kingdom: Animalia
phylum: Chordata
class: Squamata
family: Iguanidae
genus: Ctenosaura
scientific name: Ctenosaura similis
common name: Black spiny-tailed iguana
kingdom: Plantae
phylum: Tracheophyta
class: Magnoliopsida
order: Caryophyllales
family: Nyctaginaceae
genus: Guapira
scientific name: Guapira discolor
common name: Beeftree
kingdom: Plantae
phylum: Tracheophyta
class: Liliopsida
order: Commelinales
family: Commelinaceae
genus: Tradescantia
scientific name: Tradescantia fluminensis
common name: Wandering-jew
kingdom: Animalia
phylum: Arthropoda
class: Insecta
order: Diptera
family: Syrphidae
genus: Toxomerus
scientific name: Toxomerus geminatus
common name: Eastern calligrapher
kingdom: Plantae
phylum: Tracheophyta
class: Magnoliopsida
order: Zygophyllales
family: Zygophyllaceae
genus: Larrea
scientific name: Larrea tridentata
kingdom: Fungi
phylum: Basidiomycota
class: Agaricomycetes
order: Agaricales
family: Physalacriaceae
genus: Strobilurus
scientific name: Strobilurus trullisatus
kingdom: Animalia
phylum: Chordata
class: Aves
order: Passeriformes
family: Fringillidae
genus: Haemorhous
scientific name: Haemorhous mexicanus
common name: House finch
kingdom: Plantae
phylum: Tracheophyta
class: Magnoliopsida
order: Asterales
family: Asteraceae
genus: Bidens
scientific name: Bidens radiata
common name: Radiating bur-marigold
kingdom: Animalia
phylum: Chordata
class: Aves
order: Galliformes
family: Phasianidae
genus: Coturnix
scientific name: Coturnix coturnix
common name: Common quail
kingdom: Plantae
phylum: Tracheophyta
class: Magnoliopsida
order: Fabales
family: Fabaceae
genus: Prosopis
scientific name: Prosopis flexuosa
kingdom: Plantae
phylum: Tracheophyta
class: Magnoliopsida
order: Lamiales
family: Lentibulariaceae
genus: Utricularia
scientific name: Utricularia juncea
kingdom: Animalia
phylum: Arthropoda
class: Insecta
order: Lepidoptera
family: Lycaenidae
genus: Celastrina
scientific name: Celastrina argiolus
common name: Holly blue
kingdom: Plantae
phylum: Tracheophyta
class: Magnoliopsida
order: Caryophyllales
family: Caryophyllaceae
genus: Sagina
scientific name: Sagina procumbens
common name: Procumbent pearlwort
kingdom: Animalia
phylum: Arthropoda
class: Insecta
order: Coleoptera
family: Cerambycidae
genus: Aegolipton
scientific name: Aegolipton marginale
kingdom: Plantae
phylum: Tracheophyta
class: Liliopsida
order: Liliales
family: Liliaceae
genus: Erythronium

━━━━━━━━━━━━━━━━━━━━━━━━━━━━━━

__SHORT TASK__. Reproduce every line of the data above character for character, in the same order.

__TASK OUTPUT__.
kingdom: Animalia
phylum: Chordata
class: Squamata
family: Iguanidae
genus: Ctenosaura
scientific name: Ctenosaura similis
common name: Black spiny-tailed iguana
kingdom: Plantae
phylum: Tracheophyta
class: Magnoliopsida
order: Caryophyllales
family: Nyctaginaceae
genus: Guapira
scientific name: Guapira discolor
common name: Beeftree
kingdom: Plantae
phylum: Tracheophyta
class: Liliopsida
order: Commelinales
family: Commelinaceae
genus: Tradescantia
scientific name: Tradescantia fluminensis
common name: Wandering-jew
kingdom: Animalia
phylum: Arthropoda
class: Insecta
order: Diptera
family: Syrphidae
genus: Toxomerus
scientific name: Toxomerus geminatus
common name: Eastern calligrapher
kingdom: Plantae
phylum: Tracheophyta
class: Magnoliopsida
order: Zygophyllales
family: Zygophyllaceae
genus: Larrea
scientific name: Larrea tridentata
kingdom: Fungi
phylum: Basidiomycota
class: Agaricomycetes
order: Agaricales
family: Physalacriaceae
genus: Strobilurus
scientific name: Strobilurus trullisatus
kingdom: Animalia
phylum: Chordata
class: Aves
order: Passeriformes
family: Fringillidae
genus: Haemorhous
scientific name: Haemorhous mexicanus
common name: House finch
kingdom: Plantae
phylum: Tracheophyta
class: Magnoliopsida
order: Asterales
family: Asteraceae
genus: Bidens
scientific name: Bidens radiata
common name: Radiating bur-marigold
kingdom: Animalia
phylum: Chordata
class: Aves
order: Galliformes
family: Phasianidae
genus: Coturnix
scientific name: Coturnix coturnix
common name: Common quail
kingdom: Plantae
phylum: Tracheophyta
class: Magnoliopsida
order: Fabales
family: Fabaceae
genus: Prosopis
scientific name: Prosopis flexuosa
kingdom: Plantae
phylum: Tracheophyta
class: Magnoliopsida
order: Lamiales
family: Lentibulariaceae
genus: Utricularia
scientific name: Utricularia juncea
kingdom: Animalia
phylum: Arthropoda
class: Insecta
order: Lepidoptera
family: Lycaenidae
genus: Celastrina
scientific name: Celastrina argiolus
common name: Holly blue
kingdom: Plantae
phylum: Tracheophyta
class: Magnoliopsida
order: Caryophyllales
family: Caryophyllaceae
genus: Sagina
scientific name: Sagina procumbens
common name: Procumbent pearlwort
kingdom: Animalia
phylum: Arthropoda
class: Insecta
order: Coleoptera
family: Cerambycidae
genus: Aegolipton
scientific name: Aegolipton marginale
kingdom: Plantae
phylum: Tracheophyta
class: Liliopsida
order: Liliales
family: Liliaceae
genus: Erythronium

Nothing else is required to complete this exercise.